VENTURESOUTH ANGEL FUND I
Formed in 2014, the VentureSouth Angel Fund (previously called the Palmetto Angel 2014 Fund) invested its capital in high-growth Southeastern startups alongside VentureSouth's active group members.
The fund invested in 18 early-stage investments in Southeastern companies funded by VentureSouth members. The fund focused on manufacturing, logistics, and healthcare businesses to leverage best the combined expertise of these angel members.
The fund invested up to a 1:1 match of investments of $100,000 or more made by at least five active VentureSouth members.
The VentureSouth leadership team provided additional diligence and investment execution expertise, and continues to provide reporting, valuation, portfolio monitoring, and exit preparation assistance.
The Fund is a professionally-managed investment vehicle with competitive terms:
open to accredited investors (including those not in an angel group)
$25,000 minimum commitment
3-4 year deployment period, 10 year fund life
below market fees for comparable investment vehicles
The fund began investing in June 2014, closed to new investors at the end of March 2015, was fully invested at the end of August 2016, and had returned nearly half of its capital to investors following its first three portfolio company realizations by the end of 2018.
Investors in the fund received benefits including:
Access to the best early stage companies from across our state
Due diligence expertise of over 200 experienced angel investors and business leaders
Automatic diversification into a portfolio of angel investments - the most prudent way to invest in early stage companies
Professional management through a dedicated fund structure
The fund hopes to generate a target net annualized return (IRR) to investors of over 20%, in line with the average returns to angel investors in groups historically. Investors also benefit from those investment that were eligible for the SC angel investor tax credit.
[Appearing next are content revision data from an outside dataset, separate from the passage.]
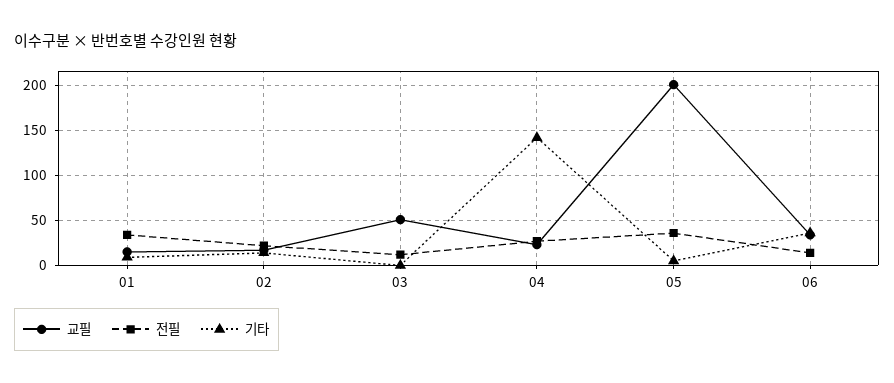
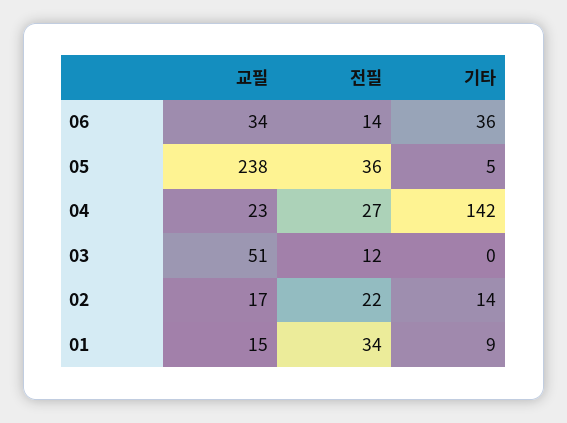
  {
    "교필": {
      "01": 15,
      "02": 17,
      "03": 51,
      "04": 23,
-     "05": 200,
+     "05": 238,
      "06": 34
    },
    "전필": {
      "01": 34,
      "02": 22,
      "03": 12,
      "04": 27,
      "05": 36,
      "06": 14
    },
    "기타": {
      "01": 9,
      "02": 14,
      "03": 0,
      "04": 142,
      "05": 5,
      "06": 36
    }
  }

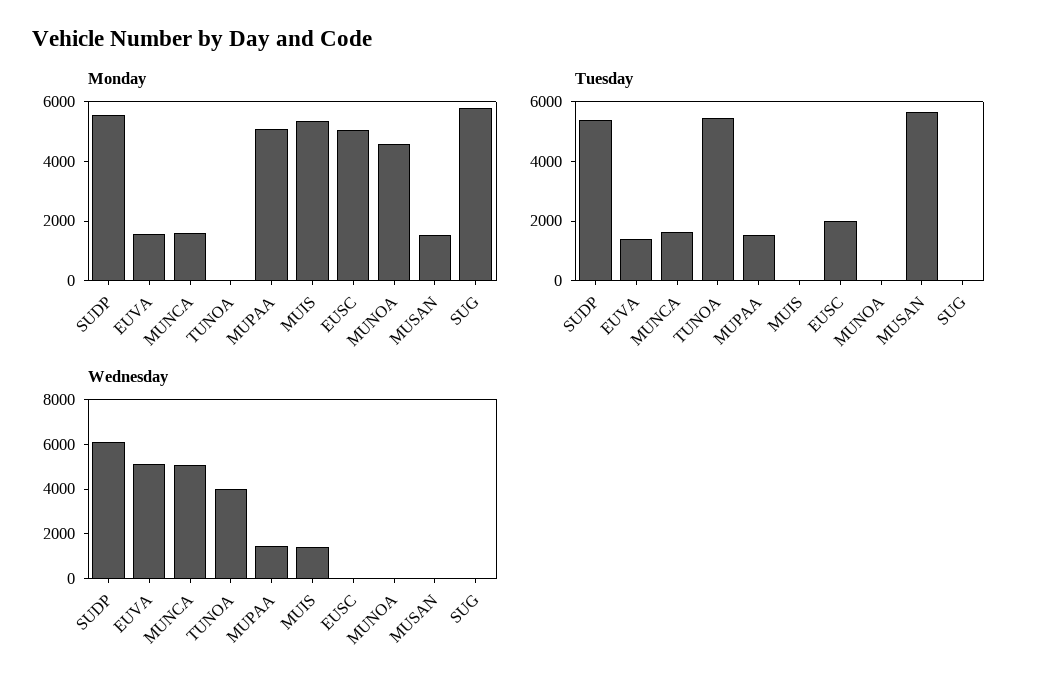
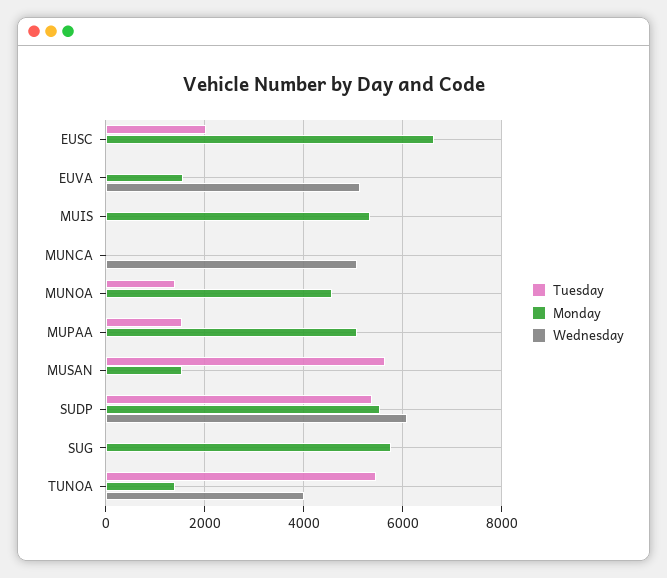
  {
    "Monday": {
      "SUDP": 5600,
      "EUVA": 1600,
-     "MUNCA": 1500,
+     "MUNCA": 0,
-     "TUNOA": 0,
+     "TUNOA": 1400,
      "MUPAA": 5000,
      "MUIS": 5400,
-     "EUSC": 5000,
+     "EUSC": 6600,
      "MUNOA": 4600,
      "MUSAN": 1600,
      "SUG": 5800
    },
    "Tuesday": {
      "SUDP": 5400,
-     "EUVA": 1500,
+     "EUVA": 0,
-     "MUNCA": 1500,
+     "MUNCA": 0,
      "TUNOA": 5400,
      "MUPAA": 1600,
      "MUIS": 0,
      "EUSC": 2000,
-     "MUNOA": 0,
+     "MUNOA": 1400,
      "MUSAN": 5600,
      "SUG": 0
    },
    "Wednesday": {
      "SUDP": 6000,
      "EUVA": 5200,
      "MUNCA": 5000,
      "TUNOA": 4000,
-     "MUPAA": 1500,
+     "MUPAA": 0,
-     "MUIS": 1500,
+     "MUIS": 0,
      "EUSC": 0,
      "MUNOA": 0,
      "MUSAN": 0,
      "SUG": 0
    }
  }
Investors can login to Venture 360 here.
The VentureSouth Angel Fund I interests were offered pursuant to Rule 506(c) of the Securities Act of 1933. Interests were offered only to accredited investors, in reliance on an exemption from the registration requirements of the Securities Act. The Fund is not required to comply with specific disclosure requirements that apply to registration under the Act, and should only be considered by investors that are able to bear the loss of their investment. The SEC has not passed upon the merits of or given its approval to the interests, the terms of the offering, or the accuracy or completeness of any offering materials; the interests are subject to legal restrictions on transfer and resale and investors should not assume they will be able to resell their interests.